Allergy immunotherapy can be continued during pregnancy but is generally not initiated in a pregnant patient — this is the clear guidance of the 2011 AAAAI/ACAAI Practice Parameter (Summary Statement 20). The rationale is that systemic reactions during pregnancy carry fetal risks — potential for hypoxia, uterine contractions, and premature labor. Patients already at a stable maintenance dose when pregnancy occurs may safely continue at that dose without escalation. Evidence supporting continuation is reassuring: Metzger 1978 found no excess complications in 121 pregnancies of SCIT-treated mothers; a Swedish nationwide registry (Larsson 2022) of 743 AIT-exposed pregnancies found no association with congenital malformations, preterm birth, or stillbirth. For venom immunotherapy in a patient with life-threatening sting allergy, the risk-benefit calculation reverses and treatment is recommended even during pregnancy.

SCIT fatality rates (approximately 1 per 9 million injections) are lower than the penicillin anaphylaxis fatality rate (approximately 1 per 100,000 courses). SLIT has zero confirmed fatalities worldwide. By comparison, depot corticosteroid injections (Kenalog/triamcinolone) — often used as 'allergy shots' in a different sense — cause HPA-axis suppression lasting 30-40 days per injection and carry long-term risks of bone density loss, hyperglycemia, cataracts, and immune suppression, which is why the AAAAI/ACAAI 2020 Rhinitis Practice Parameter states that depot parenteral corticosteroids 'are not recommended for treatment of allergic rhinitis.' Immunotherapy's adverse events occur during a defined treatment course and produce lasting immune modification; steroid injections suppress symptoms without disease modification and carry ongoing metabolic risks.

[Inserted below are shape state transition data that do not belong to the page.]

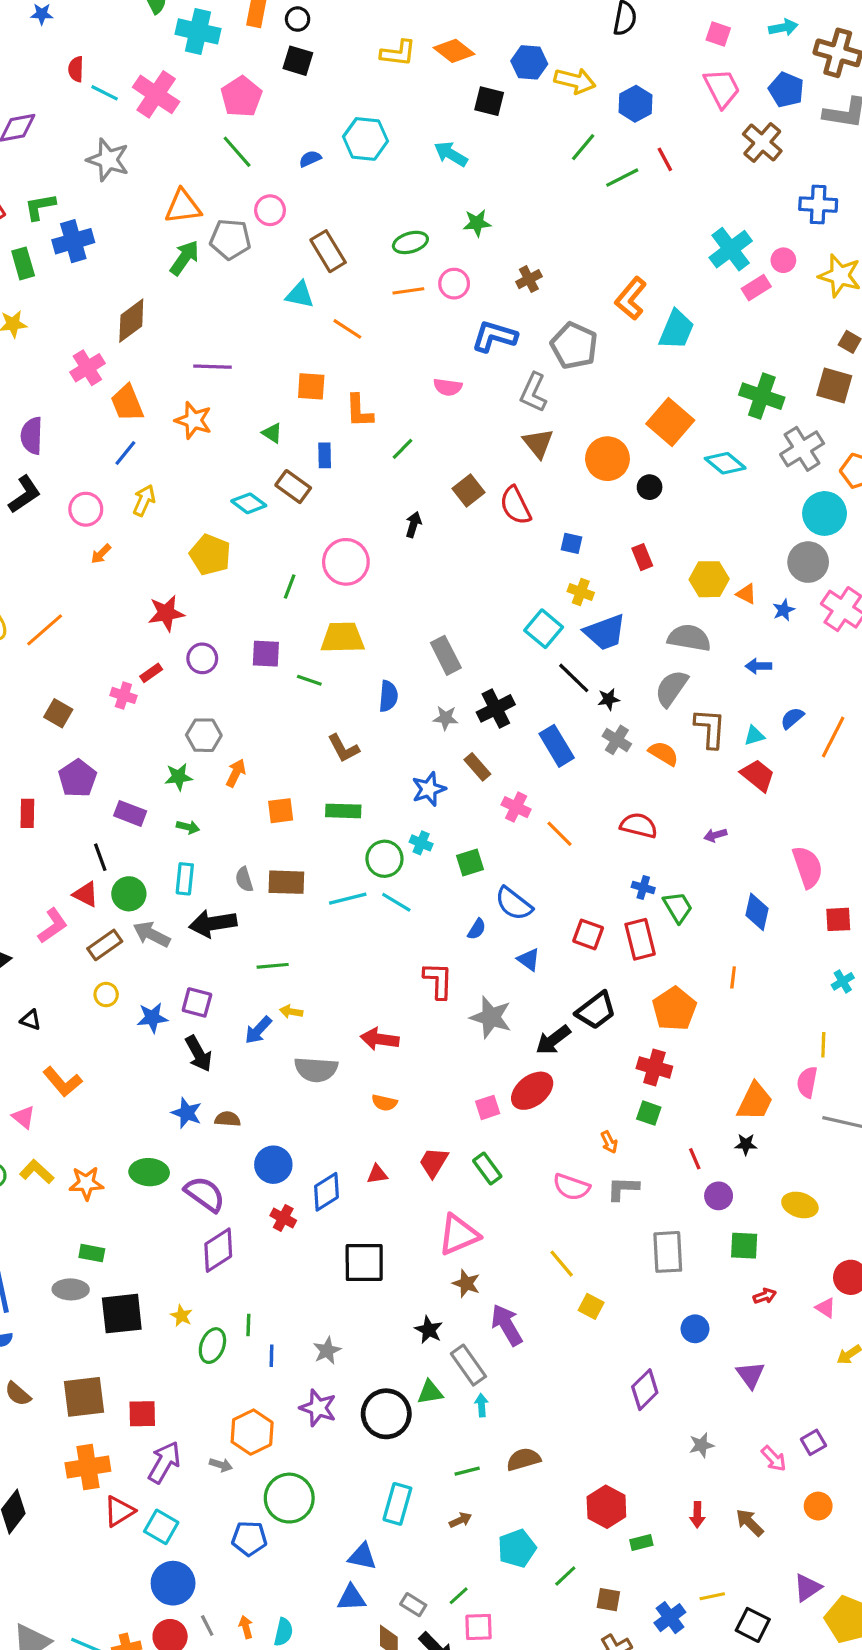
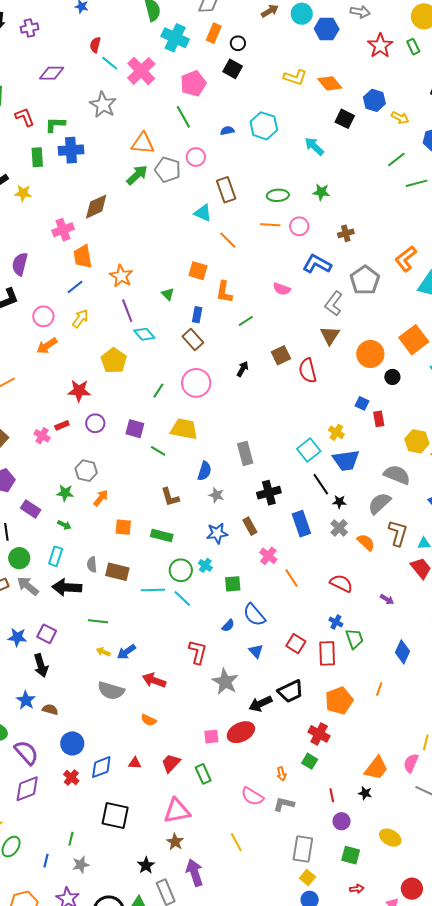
yellow arrow: (575, 81) -> (400, 118), size x0.7
purple line: (212, 367) -> (127, 311), moved, turned 55
brown rectangle: (293, 487) -> (193, 339), moved
blue square: (571, 543) -> (362, 403), moved
orange arrow: (101, 554) -> (47, 346), size x1.5
gray star: (446, 718) -> (216, 495), moved
purple arrow: (715, 835) -> (387, 599), turned -144
blue arrow: (258, 1030) -> (126, 652), moved
yellow square: (591, 1306) -> (307, 877), moved
green line: (248, 1325) -> (71, 839), moved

Traditionally, SCIT has been administered in a healthcare setting with immediate access to epinephrine, resuscitation equipment, and personnel trained in anaphylaxis management — the standard described in the 2011 AAAAI/ACAAI Practice Parameter, which also calls for a 30-minute observation period after each injection. At-home SCIT programs are built to reproduce each of those safeguards: a sterile-compounded serum, a prescribed epinephrine auto-injector confirmed on hand, a first dose and every dose change supervised live over Zoom by the prescribing allergist, gradual week-by-week dose escalation, and a 30-minute self-monitoring window after each dose. Pre-injection screening for asthma control and peak flow assessment is recommended for asthmatic patients. For SLIT, FDA-approved tablets require the first dose to be administered under medical supervision with 30-minute observation, followed by home administration with a mandatory prescribed epinephrine auto-injector. SLIT drops prescribed off-label follow similar protocols from prescribing allergists. Both modalities require regular follow-up to assess therapeutic response, adjust dosing, and screen for emerging contraindications. Patients on beta-blockers require additional risk-benefit discussion before starting SCIT.